Selected excerpt —

# Where to position a watermark



## Drizzt321 (Apr 19, 2012)

So, was talking with a friend this evening, and he's saying put a watermark on an image on the lower left, whereas I have mine (currently) on the lower right. So, I'm turning to the community and asking what they consider is the best location for a watermark? I'm looking from the perspective of someone else, potential customer/whatever viewing the photo, generally online.


----------



## akiskev (Apr 19, 2012)

DEAD CENTER


----------



## Drizzt321 (Apr 19, 2012)

akiskev said:


> DEAD CENTER



Umm...how about a location which won't totally obscure the majority of the actual photo?


----------



## unkbob (Apr 19, 2012)

Drizzt321 said:


> akiskev said:
> 
> 
> > DEAD CENTER
> ...



There's two main purposes of a wm, a signature and protection against theft.

If you want to protect your photo because your work is being stolen on a regular basis or it's "high value" (perhaps for a commercial purpose and you need to ensure you retain control), have a faint watermark right across the image. If you want to add a signature, and to protect your credit if someone merely links to your work (as opposed to maliciously stealing it), put it in the corner. 

There's no right answer. You can also put it in negative space and get an elegant, modern look - like a film title or ad. I tend to go for bottom right, as it's the last place the eye looks (we read top to bottom and left to right) so it seems like a logical piece of final punctuation.


----------



## Mendolera (Apr 19, 2012)

For signature purposes I usually put it in the lower right corner (Lightroom setup) unless its a certain picture that would get distracted by having it there.


----------



## akiskev (Apr 19, 2012)

Hmm I got confused. I thought watermark and signature were two different things. My bad.
Ok, for signature purposes always bottom right, out of the picture area.


----------



## rhommel (Apr 19, 2012)

there should be a 'no watermark' option in the poll 

i don't put watermarks at all, it's just a distraction... 

my opinion


----------



## Bombsight (Apr 19, 2012)

unfocused said:


> In the trash can.
> 
> 99% of the people using watermarks have a grossly inflated idea of what their pictures are worth. I've found an inverse relationship between the size of watermarks and the quality of pictures. The bigger and more predominate the watermark, the crappier the image.


99% ??? ... Thats a bit extreme.

Lower right hand corner ... otherwise, put it where you want it. Its YOUR work/art.


----------



## Fatalv (Apr 19, 2012)

If you are worried about someone stealing your work and not giving you credit the edges are the worst place. 

Numerous shots I've taken people have just cropped and used on Facebook (granted most of these are candid/portrait shots that I don't care about). It's more or less audacity of not giving credit to the person who took them. Seems like Facebook/Twitter have just become breading grounds for "steal some cool looking picture and make it your banner".

Provided records —
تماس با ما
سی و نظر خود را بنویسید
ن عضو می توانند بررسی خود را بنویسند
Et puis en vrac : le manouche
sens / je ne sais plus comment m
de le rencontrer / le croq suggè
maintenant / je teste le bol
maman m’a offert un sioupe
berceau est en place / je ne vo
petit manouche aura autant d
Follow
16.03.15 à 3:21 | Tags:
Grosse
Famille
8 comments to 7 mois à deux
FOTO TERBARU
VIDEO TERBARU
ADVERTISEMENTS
...
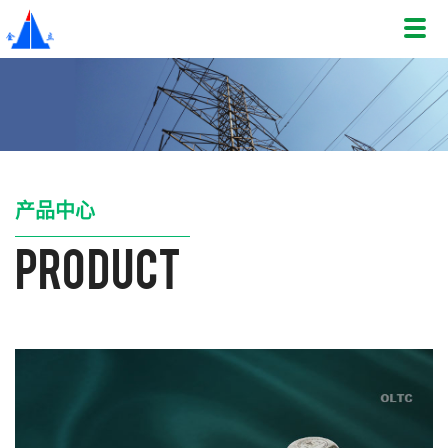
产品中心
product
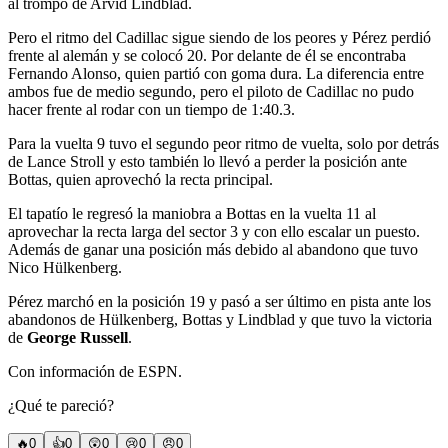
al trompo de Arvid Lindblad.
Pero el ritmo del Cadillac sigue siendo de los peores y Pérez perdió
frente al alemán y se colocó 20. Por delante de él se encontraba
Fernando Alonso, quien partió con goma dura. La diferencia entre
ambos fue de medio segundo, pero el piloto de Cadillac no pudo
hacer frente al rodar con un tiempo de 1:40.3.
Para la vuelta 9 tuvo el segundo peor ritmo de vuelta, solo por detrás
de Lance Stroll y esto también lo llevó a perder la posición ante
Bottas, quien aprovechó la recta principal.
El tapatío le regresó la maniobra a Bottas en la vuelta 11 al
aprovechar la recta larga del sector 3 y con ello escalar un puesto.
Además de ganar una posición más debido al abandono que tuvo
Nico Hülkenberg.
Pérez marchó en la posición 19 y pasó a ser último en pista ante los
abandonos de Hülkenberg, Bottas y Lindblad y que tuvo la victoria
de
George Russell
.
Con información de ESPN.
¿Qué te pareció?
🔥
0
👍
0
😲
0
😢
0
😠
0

Tasks to complete —
- a) According to the watermark thread, why does unkbob tend to put a watermark in the bottom right?
- b) Reproduce the watermark thread from "## Bombsight (Apr" up to and including "Its YOUR work/art.".

Task-by-task outputs —
- a) It's the last place the eye looks, so it seems like a logical piece of final punctuation.

- b)
## Bombsight (Apr 19, 2012)

unfocused said:


> In the trash can.
> 
> 99% of the people using watermarks have a grossly inflated idea of what their pictures are worth. I've found an inverse relationship between the size of watermarks and the quality of pictures. The bigger and more predominate the watermark, the crappier the image.


99% ??? ... Thats a bit extreme.

Lower right hand corner ... otherwise, put it where you want it. Its YOUR work/art.